Standard dilution is 15-25% per funding round. Seed rounds typically sell 15-20% equity, Series A sells 20-30%. Founders should retain at least 50% through Series A to maintain control and motivation.

Detailed Answer

The amount of equity to give investors depends on how much you're raising and at what valuation. The key formula:

Investor Ownership % = Investment Amount ÷ Post-Money Valuation

Typical equity sold per round: - Pre-seed: 5-15% (SAFE, small checks) - Seed: 15-20% ($1-3M raised at $5-15M post-money) - Series A: 20-30% ($5-15M raised at $25-60M post-money) - Series B: 15-20% ($15-40M raised at $100-250M post-money)
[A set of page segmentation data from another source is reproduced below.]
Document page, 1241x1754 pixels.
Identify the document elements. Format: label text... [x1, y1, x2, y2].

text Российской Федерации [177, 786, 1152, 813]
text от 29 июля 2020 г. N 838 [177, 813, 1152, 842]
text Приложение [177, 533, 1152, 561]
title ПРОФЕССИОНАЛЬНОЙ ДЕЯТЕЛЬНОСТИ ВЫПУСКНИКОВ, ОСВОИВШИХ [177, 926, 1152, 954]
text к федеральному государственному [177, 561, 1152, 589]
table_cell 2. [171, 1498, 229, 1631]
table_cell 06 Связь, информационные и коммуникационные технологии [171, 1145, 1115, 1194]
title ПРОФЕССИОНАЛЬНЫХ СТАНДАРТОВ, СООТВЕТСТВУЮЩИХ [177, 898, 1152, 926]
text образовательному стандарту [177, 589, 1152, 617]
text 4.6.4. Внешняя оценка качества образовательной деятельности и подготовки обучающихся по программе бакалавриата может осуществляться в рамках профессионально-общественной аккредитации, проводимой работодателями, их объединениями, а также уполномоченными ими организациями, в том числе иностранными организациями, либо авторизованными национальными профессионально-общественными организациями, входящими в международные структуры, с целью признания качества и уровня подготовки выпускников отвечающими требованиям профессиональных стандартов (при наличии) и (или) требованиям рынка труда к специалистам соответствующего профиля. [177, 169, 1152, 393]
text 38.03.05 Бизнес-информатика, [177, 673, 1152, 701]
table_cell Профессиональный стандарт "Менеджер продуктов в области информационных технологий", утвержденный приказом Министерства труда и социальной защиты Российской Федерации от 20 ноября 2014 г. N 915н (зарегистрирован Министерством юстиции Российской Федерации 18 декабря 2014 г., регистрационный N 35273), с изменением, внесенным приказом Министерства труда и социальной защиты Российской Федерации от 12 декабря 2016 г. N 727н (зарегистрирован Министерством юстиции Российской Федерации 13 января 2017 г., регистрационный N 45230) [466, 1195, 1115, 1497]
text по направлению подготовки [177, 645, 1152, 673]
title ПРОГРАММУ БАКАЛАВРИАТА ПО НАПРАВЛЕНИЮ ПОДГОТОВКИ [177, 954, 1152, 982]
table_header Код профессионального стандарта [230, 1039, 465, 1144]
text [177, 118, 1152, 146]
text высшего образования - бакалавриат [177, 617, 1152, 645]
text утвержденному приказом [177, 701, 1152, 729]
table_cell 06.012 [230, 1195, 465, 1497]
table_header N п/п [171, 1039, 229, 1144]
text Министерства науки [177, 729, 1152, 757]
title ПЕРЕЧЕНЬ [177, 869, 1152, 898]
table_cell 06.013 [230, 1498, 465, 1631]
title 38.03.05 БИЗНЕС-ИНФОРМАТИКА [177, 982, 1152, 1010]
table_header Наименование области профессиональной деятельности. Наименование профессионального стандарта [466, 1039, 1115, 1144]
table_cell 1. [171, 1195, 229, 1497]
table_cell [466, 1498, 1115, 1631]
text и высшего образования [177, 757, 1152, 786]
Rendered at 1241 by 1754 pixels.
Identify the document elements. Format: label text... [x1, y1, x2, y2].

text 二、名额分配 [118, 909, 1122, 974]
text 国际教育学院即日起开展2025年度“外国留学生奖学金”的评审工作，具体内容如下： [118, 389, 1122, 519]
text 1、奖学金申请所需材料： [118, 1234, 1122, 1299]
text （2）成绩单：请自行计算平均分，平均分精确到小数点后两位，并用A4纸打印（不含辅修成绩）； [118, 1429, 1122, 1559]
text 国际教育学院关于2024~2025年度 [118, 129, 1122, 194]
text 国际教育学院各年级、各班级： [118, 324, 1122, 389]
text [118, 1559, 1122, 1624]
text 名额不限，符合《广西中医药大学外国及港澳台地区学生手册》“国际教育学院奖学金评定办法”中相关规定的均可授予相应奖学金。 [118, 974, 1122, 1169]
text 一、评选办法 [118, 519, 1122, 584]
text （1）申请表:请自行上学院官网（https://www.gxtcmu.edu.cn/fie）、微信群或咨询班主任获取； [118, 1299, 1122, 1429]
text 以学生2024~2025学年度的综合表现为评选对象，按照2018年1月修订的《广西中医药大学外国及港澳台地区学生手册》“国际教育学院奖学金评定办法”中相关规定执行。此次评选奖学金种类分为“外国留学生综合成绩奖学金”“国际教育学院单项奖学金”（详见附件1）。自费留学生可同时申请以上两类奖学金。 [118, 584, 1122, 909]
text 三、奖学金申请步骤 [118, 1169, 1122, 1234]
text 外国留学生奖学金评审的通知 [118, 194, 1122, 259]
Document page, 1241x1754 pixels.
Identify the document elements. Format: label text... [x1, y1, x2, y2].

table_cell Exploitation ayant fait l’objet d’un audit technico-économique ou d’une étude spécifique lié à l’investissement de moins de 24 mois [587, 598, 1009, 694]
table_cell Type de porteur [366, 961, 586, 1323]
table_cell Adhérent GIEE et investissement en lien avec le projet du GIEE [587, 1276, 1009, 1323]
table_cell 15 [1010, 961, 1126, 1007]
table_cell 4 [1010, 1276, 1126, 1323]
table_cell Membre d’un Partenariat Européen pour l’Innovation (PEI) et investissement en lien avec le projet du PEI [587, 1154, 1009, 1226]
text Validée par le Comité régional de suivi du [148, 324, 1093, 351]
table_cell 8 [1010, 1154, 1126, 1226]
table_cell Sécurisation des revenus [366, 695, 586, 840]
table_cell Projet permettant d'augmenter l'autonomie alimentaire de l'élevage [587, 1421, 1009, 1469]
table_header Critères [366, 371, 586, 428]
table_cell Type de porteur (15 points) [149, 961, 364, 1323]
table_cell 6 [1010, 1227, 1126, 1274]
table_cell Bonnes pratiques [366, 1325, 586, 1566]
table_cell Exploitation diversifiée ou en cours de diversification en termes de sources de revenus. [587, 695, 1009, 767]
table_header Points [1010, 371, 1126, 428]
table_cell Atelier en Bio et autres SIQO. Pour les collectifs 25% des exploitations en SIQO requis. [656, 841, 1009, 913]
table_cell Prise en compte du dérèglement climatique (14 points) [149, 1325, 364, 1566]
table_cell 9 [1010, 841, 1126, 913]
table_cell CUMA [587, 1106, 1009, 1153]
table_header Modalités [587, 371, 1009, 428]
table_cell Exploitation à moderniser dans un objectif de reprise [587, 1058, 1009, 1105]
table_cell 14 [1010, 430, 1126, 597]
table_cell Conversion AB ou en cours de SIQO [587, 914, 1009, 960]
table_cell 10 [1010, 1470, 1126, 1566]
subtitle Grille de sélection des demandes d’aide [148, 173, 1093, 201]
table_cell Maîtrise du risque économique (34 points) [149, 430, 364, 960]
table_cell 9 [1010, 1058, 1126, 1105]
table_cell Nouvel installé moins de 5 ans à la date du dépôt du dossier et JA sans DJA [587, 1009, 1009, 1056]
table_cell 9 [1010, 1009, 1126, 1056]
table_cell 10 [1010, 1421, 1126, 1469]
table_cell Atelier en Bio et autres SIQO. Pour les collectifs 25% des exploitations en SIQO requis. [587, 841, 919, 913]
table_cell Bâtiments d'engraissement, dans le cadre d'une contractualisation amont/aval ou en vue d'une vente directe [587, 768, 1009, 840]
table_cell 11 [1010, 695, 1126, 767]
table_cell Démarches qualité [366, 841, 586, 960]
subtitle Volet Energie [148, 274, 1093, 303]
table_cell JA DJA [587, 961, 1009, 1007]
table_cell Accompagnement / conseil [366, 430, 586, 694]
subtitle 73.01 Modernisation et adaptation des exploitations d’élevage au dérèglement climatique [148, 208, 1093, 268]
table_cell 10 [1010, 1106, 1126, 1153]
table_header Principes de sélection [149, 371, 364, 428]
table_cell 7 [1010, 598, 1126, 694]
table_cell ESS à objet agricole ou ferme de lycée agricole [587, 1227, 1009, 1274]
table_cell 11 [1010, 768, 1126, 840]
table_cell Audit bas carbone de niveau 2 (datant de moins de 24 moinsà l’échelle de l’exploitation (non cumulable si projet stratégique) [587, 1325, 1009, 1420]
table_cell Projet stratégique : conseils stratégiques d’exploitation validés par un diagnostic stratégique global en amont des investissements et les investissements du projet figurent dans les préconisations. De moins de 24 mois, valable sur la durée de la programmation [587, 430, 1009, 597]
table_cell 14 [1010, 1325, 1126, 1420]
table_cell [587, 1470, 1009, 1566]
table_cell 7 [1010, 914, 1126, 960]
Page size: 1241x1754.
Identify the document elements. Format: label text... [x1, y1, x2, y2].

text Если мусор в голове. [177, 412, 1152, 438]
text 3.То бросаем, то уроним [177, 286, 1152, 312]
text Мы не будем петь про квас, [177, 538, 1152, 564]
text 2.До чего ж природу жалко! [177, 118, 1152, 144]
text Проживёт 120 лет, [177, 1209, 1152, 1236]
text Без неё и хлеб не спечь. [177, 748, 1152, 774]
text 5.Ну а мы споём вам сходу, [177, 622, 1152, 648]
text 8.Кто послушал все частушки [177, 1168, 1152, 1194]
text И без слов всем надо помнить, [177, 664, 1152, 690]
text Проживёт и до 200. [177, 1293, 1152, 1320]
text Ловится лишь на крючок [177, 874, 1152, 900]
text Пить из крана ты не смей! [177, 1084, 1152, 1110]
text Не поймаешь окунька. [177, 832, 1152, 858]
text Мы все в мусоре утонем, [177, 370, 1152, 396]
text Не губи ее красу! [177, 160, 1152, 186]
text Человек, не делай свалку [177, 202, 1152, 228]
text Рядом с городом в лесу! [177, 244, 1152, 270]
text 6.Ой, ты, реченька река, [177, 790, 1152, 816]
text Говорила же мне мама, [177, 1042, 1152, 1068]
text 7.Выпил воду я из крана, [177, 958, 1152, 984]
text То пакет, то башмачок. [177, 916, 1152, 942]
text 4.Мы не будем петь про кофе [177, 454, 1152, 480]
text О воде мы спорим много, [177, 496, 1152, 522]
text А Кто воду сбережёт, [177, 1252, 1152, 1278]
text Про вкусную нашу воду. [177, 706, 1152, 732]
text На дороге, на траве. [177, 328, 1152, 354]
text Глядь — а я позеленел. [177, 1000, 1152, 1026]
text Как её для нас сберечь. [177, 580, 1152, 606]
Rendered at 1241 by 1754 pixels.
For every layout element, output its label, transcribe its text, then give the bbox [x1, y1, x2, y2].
Founder ownership trajectory (typical): - After seed: 70-80% (2 co-founders) - After Series A: 50-60% - After Series B: 35-45% - At IPO: 8-15% per founder

Key considerations: - **Don't optimize for ownership alone** — 10% of a $1B company > 90% of a $1M company - **Option pool** — VCs often require a 10-20% unissued option pool before pricing, which dilutes founders, not investors - **Board control** — Maintain board majority through Series A if possible - **Vesting** — Standard 4-year vest with 1-year cliff applies to founder shares post-funding

Red flags: Giving up >30% in any single round, or falling below 50% founder ownership before Series B.